Excerpt to read:
Sunday, February 15, 2009

A Startling Earnings Report

It has been a month and a half since my last posting; and I wanted to update my thinking.

With 85% of the S&P's 500 market value having reported fourth quarter earnings, operating earnings are down 62%. That is a startling number. The drastic earnings reduction is due primarily to the financial sector's swing from profit to large loss. In previous postings I had estimated that, at some point in 2009, operating earnings for four consecutive quarters would be roughly $48. Corporations often throw in everything imaginable in the fourth quarter results. Even allowing for that, I now feel that the lowest operating earnings for four consecutive quarters in 2009 will be closer to $40 than $48. While this news is disheartening to the bulls, it does not alter the normalized (i.e., trendline)2009 operating earnings estimate of $64.

Since the second week of October, I have maintained that most NYSE stocks bottomed on October 10 at an S&P 500 Index price of 840 and the S&P 500 Index itself bottomed on November 20 at a closing low of 752. Since then, any test of these bottoms has been successful. The recent earnings news should provoke another test.

Dataset entries:
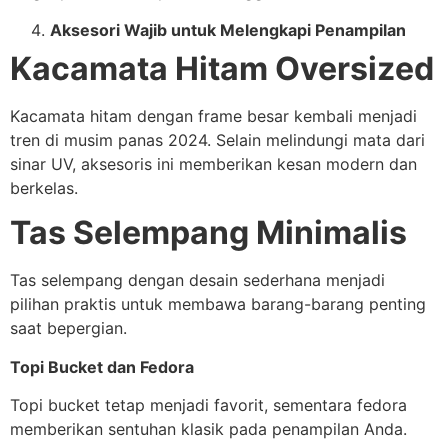
Aksesori Wajib untuk Melengkapi Penampilan
Kacamata Hitam Oversized
Kacamata hitam dengan frame besar kembali menjadi
tren di musim panas 2024. Selain melindungi mata dari
sinar UV, aksesoris ini memberikan kesan modern dan
berkelas.
Tas Selempang Minimalis
Tas selempang dengan desain sederhana menjadi
pilihan praktis untuk membawa barang-barang penting
saat bepergian.
Topi Bucket dan Fedora
Topi bucket tetap menjadi favorit, sementara fedora
memberikan sentuhan klasik pada penampilan Anda.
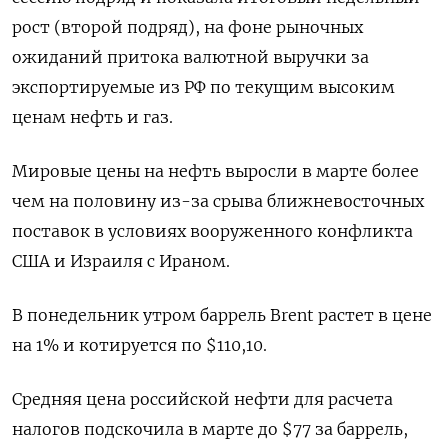
рост (второй подряд), на фоне рыночных
ожиданий притока валютной выручки за
экспортируемые из РФ по текущим высоким
ценам нефть и газ.
Мировые цены на нефть выросли ​в марте более
чем ​на половину из-за срыва ближневосточных
‌поставок в условиях вооруженного конфликта
США и Израиля с Ираном.
В понедельник утром баррель Brent растет ​в цене
на 1% и котируется по $110,10.
Средняя цена российской нефти для расчета
налогов подскочила в марте до $77 за баррель,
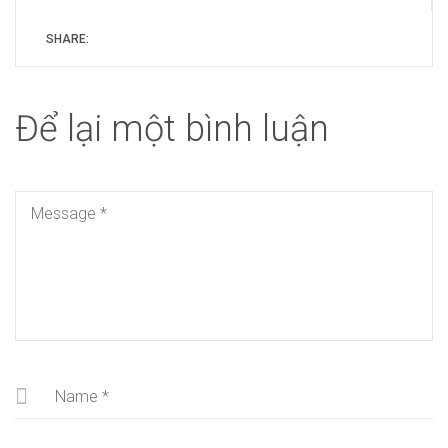
SHARE:
Để lại một bình luận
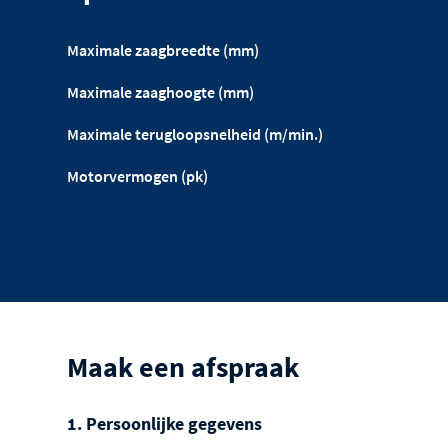
Maximale zaagbreedte (mm)
Maximale zaaghoogte (mm)
Maximale terugloopsnelheid (m/min.)
Motorvermogen (pk)
Maak een afspraak
1. Persoonlijke gegevens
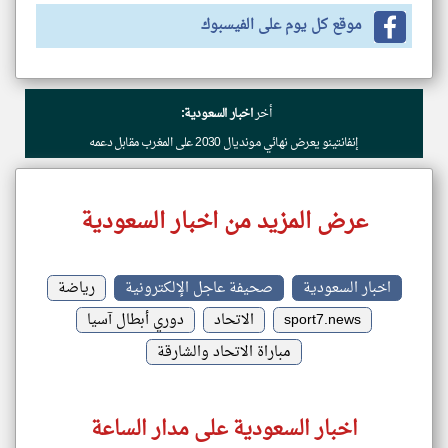
موقع كل يوم على الفيسبوك
أخر
اخبار السعودية:
إنفانتينو يعرض نهائي مونديال 2030 على المغرب مقابل دعمه
عرض المزيد من اخبار السعودية
اخبار السعودية
صحيفة عاجل الإلكترونية
رياضة
sport7.news
الاتحاد
دوري أبطال آسيا
مباراة الاتحاد والشارقة
اخبار السعودية على مدار الساعة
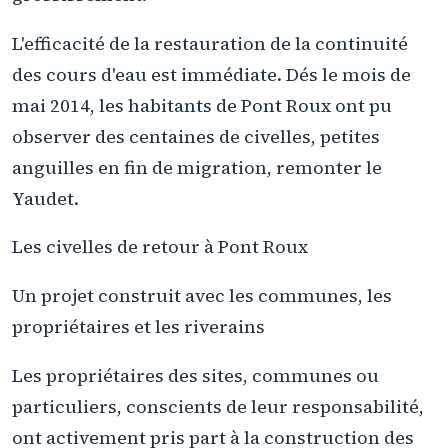
L'efficacité de la restauration de la continuité
des cours d'eau est immédiate. Dés le mois de
mai 2014, les habitants de Pont Roux ont pu
observer des centaines de civelles, petites
anguilles en fin de migration, remonter le
Yaudet.
Les civelles de retour à Pont Roux
Un projet construit avec les communes, les
propriétaires et les riverains
Les propriétaires des sites, communes ou
particuliers, conscients de leur responsabilité,
ont activement pris part à la construction des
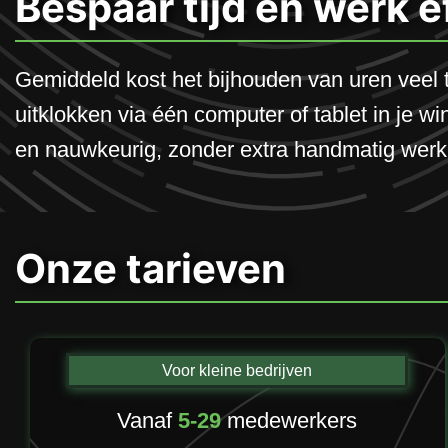
Bespaar tijd en werk e
Gemiddeld kost het bijhouden van uren veel 
uitklokken via één computer of tablet in je win
en nauwkeurig, zonder extra handmatig werk
Onze tarieven
Voor kleine bedrijven
Vanaf
5-29
medewerkers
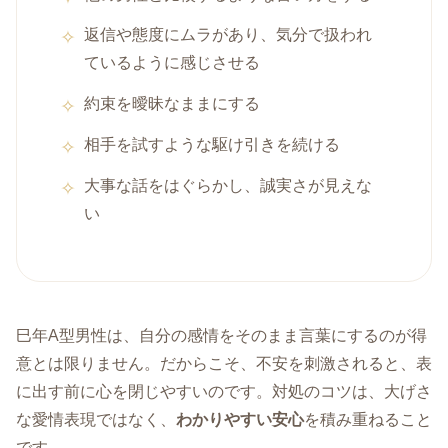
返信や態度にムラがあり、気分で扱われ
ているように感じさせる
約束を曖昧なままにする
相手を試すような駆け引きを続ける
大事な話をはぐらかし、誠実さが見えな
い
巳年A型男性は、自分の感情をそのまま言葉にするのが得
意とは限りません。だからこそ、不安を刺激されると、表
に出す前に心を閉じやすいのです。対処のコツは、大げさ
な愛情表現ではなく、
わかりやすい安心
を積み重ねること
です。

Required action 1:
List every dollar figure for operating earnings that the post about the startling earnings report gives.
Required action 2:
Answer these questions from the post about the startling earnings report:
(a) By what percentage are operating earnings down?
(b) What share of the S&P 500's market value has reported fourth quarter earnings?
(c) At what closing low did the S&P 500 Index bottom on November 20?
Required action 3:
Translate this sentence from the post about the startling earnings report into Spanish: "Since then, any test of these bottoms has been successful."

Response area 1:
- $48
- $40
- $64

Response area 2:
(a) 62%
(b) 85%
(c) 752

Response area 3:
Desde entonces, cualquier prueba de estos mínimos ha tenido éxito.